**Directions for this task:** Every record that follows should be copied exactly. No picture belongs in the copy.

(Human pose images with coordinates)

---

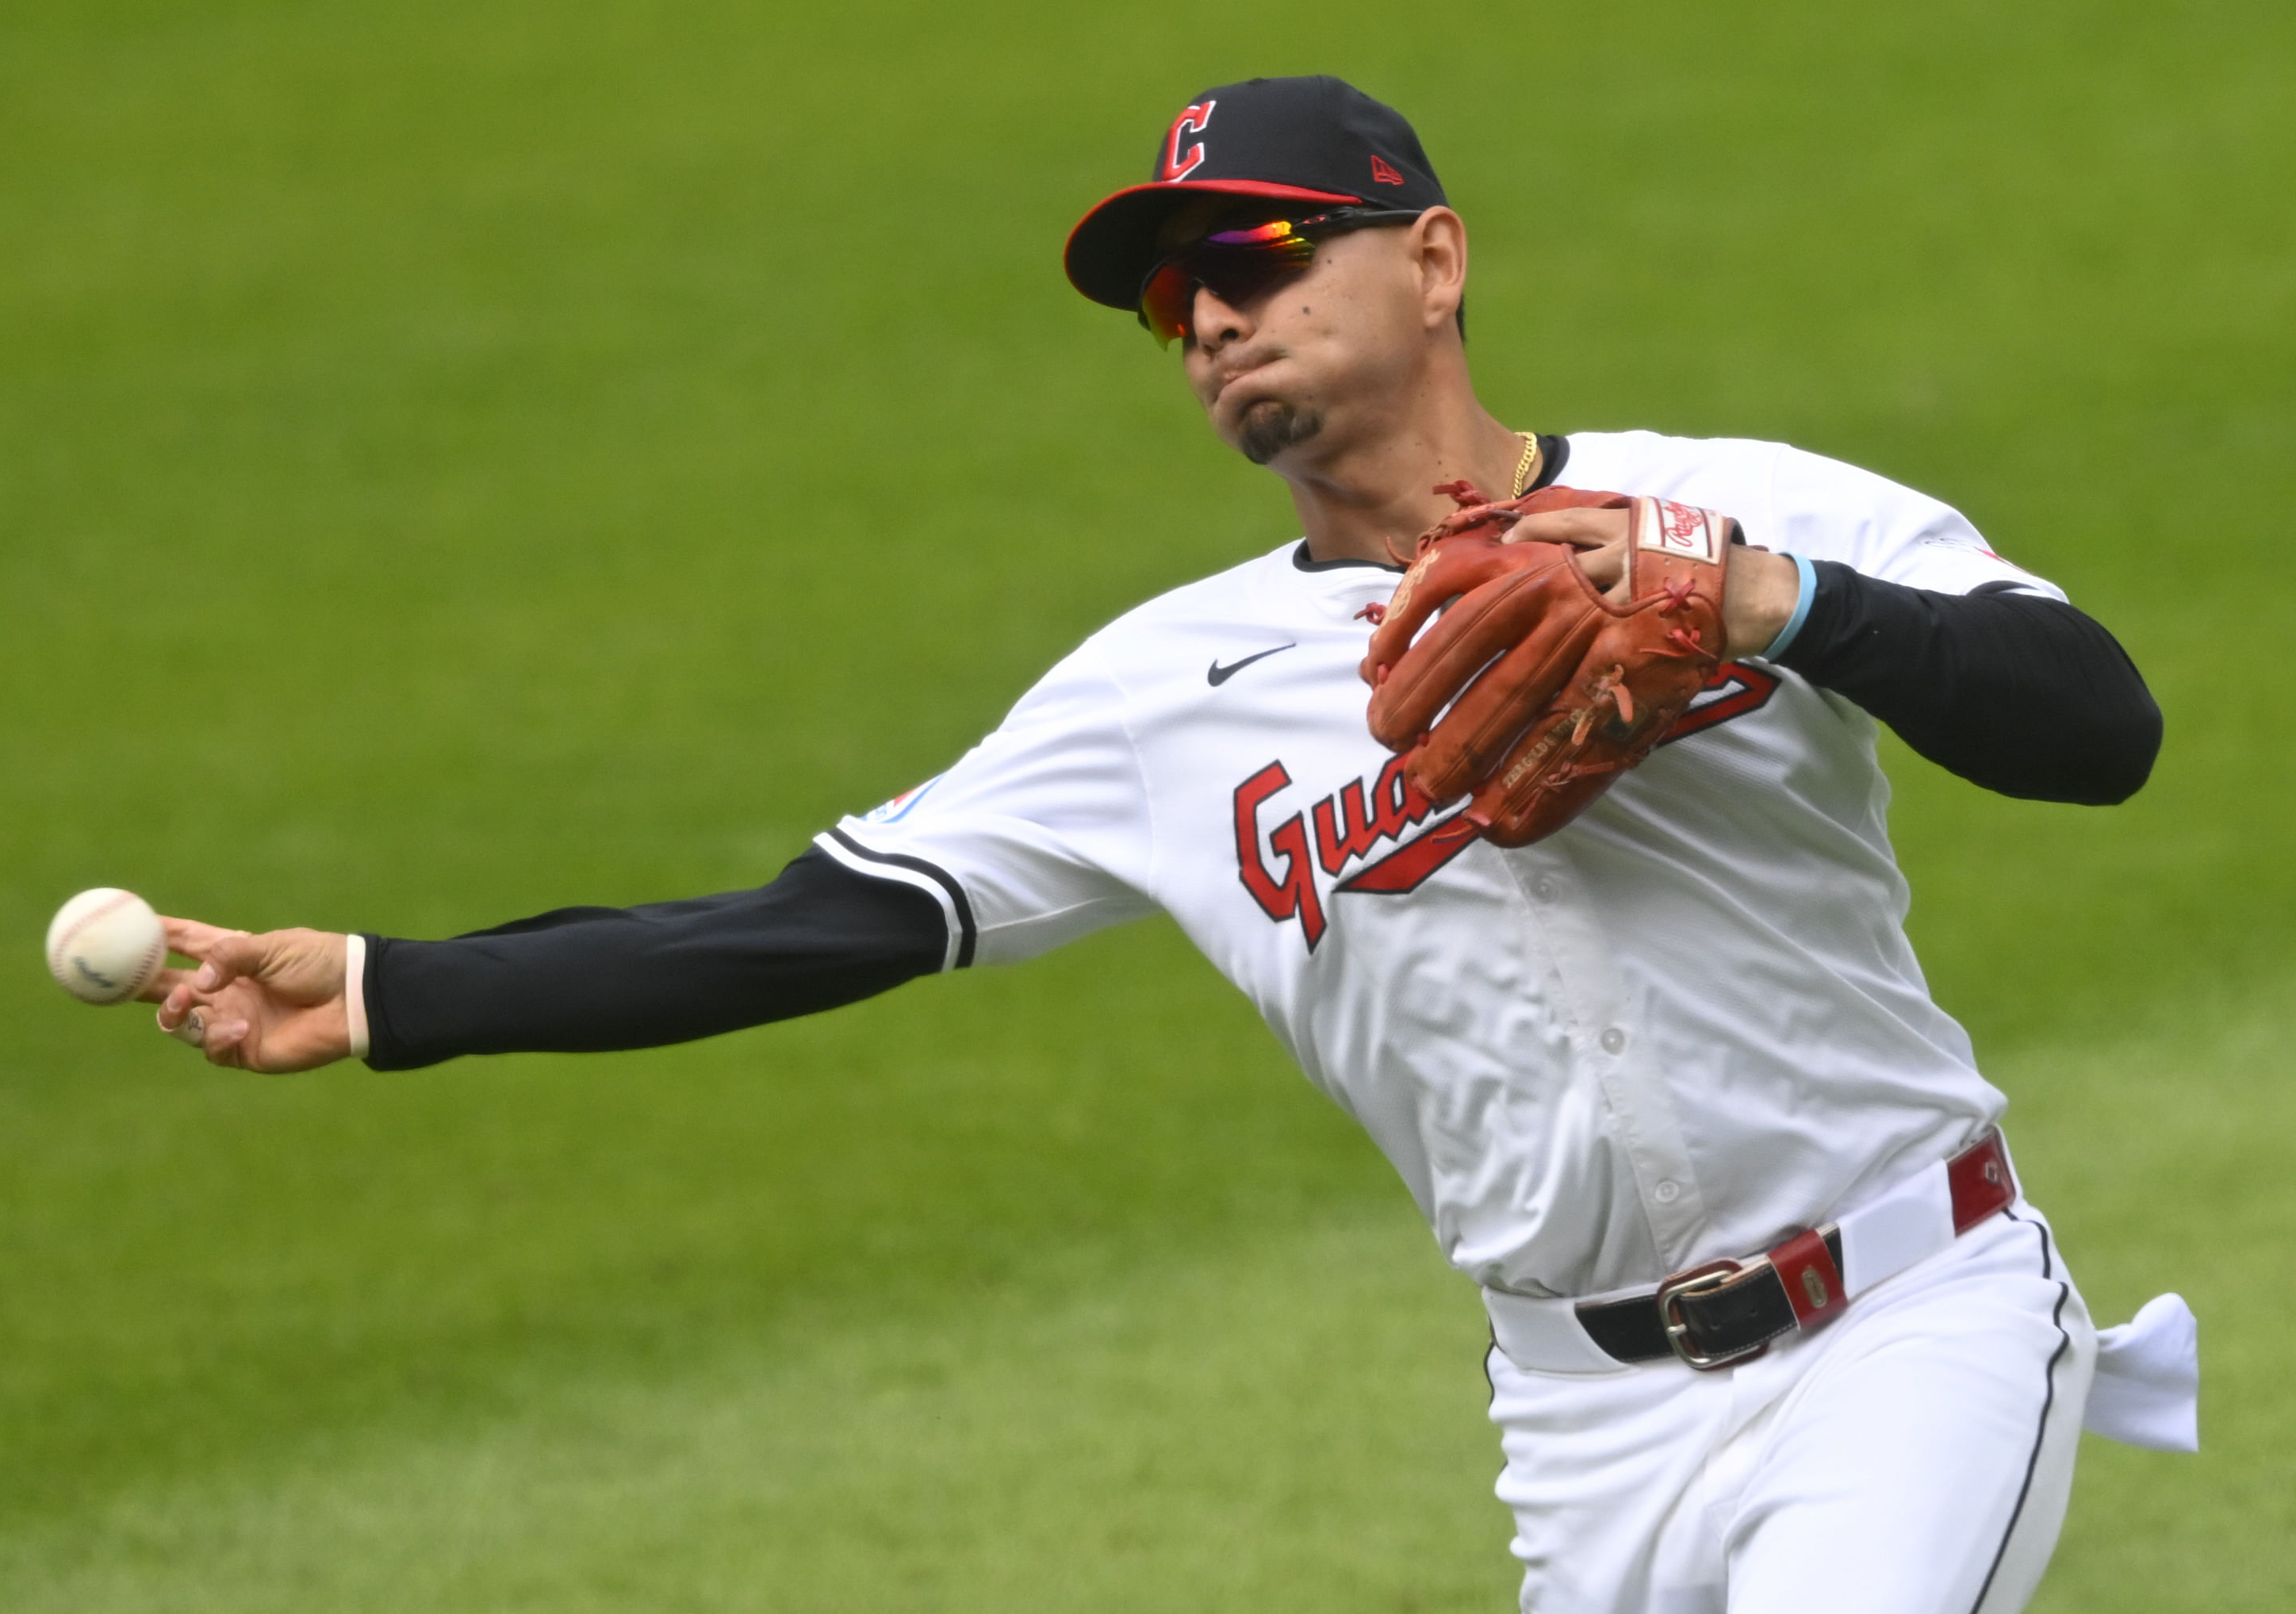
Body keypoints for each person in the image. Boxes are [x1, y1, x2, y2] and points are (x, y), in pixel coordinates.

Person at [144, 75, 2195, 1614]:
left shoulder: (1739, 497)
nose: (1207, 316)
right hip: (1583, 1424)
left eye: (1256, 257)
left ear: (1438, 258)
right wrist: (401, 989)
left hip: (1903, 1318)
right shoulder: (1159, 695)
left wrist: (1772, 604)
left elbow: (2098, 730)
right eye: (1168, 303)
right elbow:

---

**Written response:**
Body keypoints for each person in the image. Boxes are [x1, y1, x2, y2] and points are (x, y), in pixel coordinates.

Person at [144, 75, 2195, 1614]:
left shoulder: (1739, 497)
nose: (1207, 316)
right hip: (1583, 1424)
left eye: (1256, 257)
left ear: (1438, 258)
right wrist: (401, 989)
left hip: (1903, 1318)
right shoulder: (1159, 695)
left wrist: (1772, 604)
left elbow: (2098, 730)
right eye: (1168, 303)
right elbow:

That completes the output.